Mitarbeitende müssen wissen, dass sie Beschwerden ohne Angst vor Konsequenzen melden können. Dabei kann es helfen, sich an eine Gewerkschaft zu wenden. Denn auch im Einsatz gegen sexuelle Belästigungen lässt sich häufig gemeinsam mehr bewegen.

Der SGB fordert zudem, dass die Gesetze verschärft werden: Unternehmen sollen beweisen, dass sie ihre Sorgfaltspflicht ernst nehmen. Wer nichts unternimmt, muss mit härteren Strafen rechnen.
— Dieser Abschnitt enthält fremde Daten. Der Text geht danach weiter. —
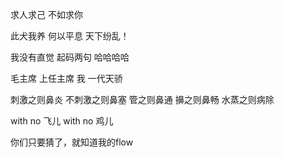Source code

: 求人求己 不如求你

此犬我养 何以平息 天下纷乱！

我没有直觉 起码两句 哈哈哈哈

毛主席 上任主席 我 一代天骄

刺激之则鼻炎 不刺激之则鼻塞 管之则鼻通 擤之则鼻畅 水蒸之则病除

with no 飞儿 with no 鸡儿

你们只要猜了，就知道我的flow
Die Botschaft ist klar: Wegschauen ist keine Option mehr!

Die Forderungen der Unia:

Stärkung des Gesetzes: Wie bei Lohnungleichheit muss die Beweislasterleichterung im Gleichstellungsgesetz (GlG) auch bei sexueller Belästigung greifen.

Klare Regeln, Sanktionen und Prozesse gegen sexuelle Belästigung in den Betrieben.

Neutrale Anlaufstellen: Jede Firma braucht unabhängige externe Anlaufstellen für Betroffene.

Schulungen und Kontrollen: Regelmässige Sensibilisierung aller Arbeitnehmenden und Führungskräfte, sowie Kontrollen durch Arbeitsinspektorate.